Rapgef1 is essential for embryonic development, and Rapgef1 null mouse embryos died early in gestation (Ohba et al., 2001). Mice embryos with hypomorphic alleles of Rapgef1 could sustain longer, but still died due to blood vessel maturation defects (Voss et al., 2003). Rapgef1 is required for the formation of focal adhesion and vascular maturation, accounting for blood vessel development defect in mouse models (Voss et al., 2003). Rapgef1 has also been shown to regulate pathological angiogenesis in tumors by mediating platelet secretion (Martin-Granado et al., 2017). Further evidence exists for a role of Rapgef1 in myogenic differentiation through coordination cell cycle exit, actin dynamics and survival signaling (Sasi Kumar et al., 2015) and in the regulation of the cortical neural precursor population size through Rapgef1-mediated inhibition of the Ras signaling pathway (Voss et al., 2006). Mice lacking Rapgef1 had an increase in nuclear beta-catenin and a prominent increase of neural precursor proliferation in the cerebral cortex (Voss et al., 2006). Rapgef1-deficient mouse embryos also showed a failure of cortical neurons to migrate (Voss et al., 2008). Rapgef1 was shown to be involved in the multi-to-bipolar transition in mouse cortex during neuronal development, defects of which caused failure in neuronal migration, axon formation and cortical lamination (Shah et al., 2016).

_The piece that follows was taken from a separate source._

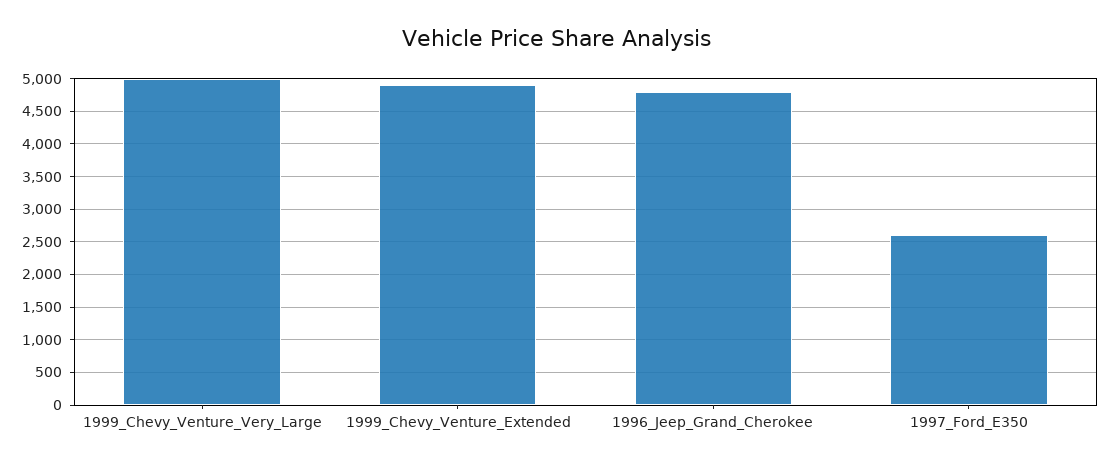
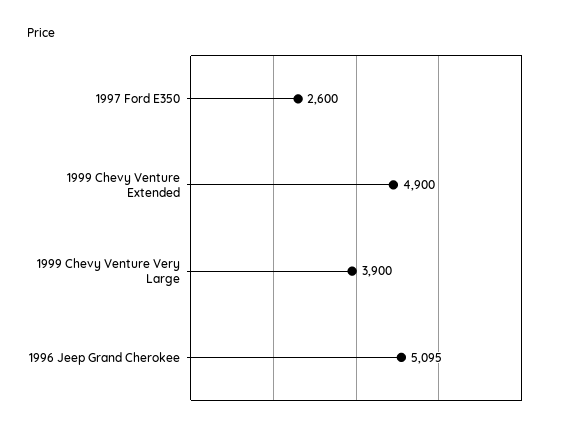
1999_Chevy_Venture_Very_Large: 5000 -> 3900
1996_Jeep_Grand_Cherokee: 4800 -> 5095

There is no report of human Mendelian disease attributable toRAPGEF1 . We noted that, a relevant gene, namely, RAPGEF2(OMIM#609530), was supposed to be related to familial myoclonic epilepsy. Given the phenotype observed in the aforementionedRapgef1 mouse models, it is reasonable to hypothesize that the hypomorphic alleles of RAPGEF1 may cause problems in multiple systems especially brain and vessel. Zebrafish is a widely used organismal model for mimicry of human developmental disorders. Recapitulating human phenotype by zebrafish models can provide insights into the molecular mechanism of RAPGEF1 defects.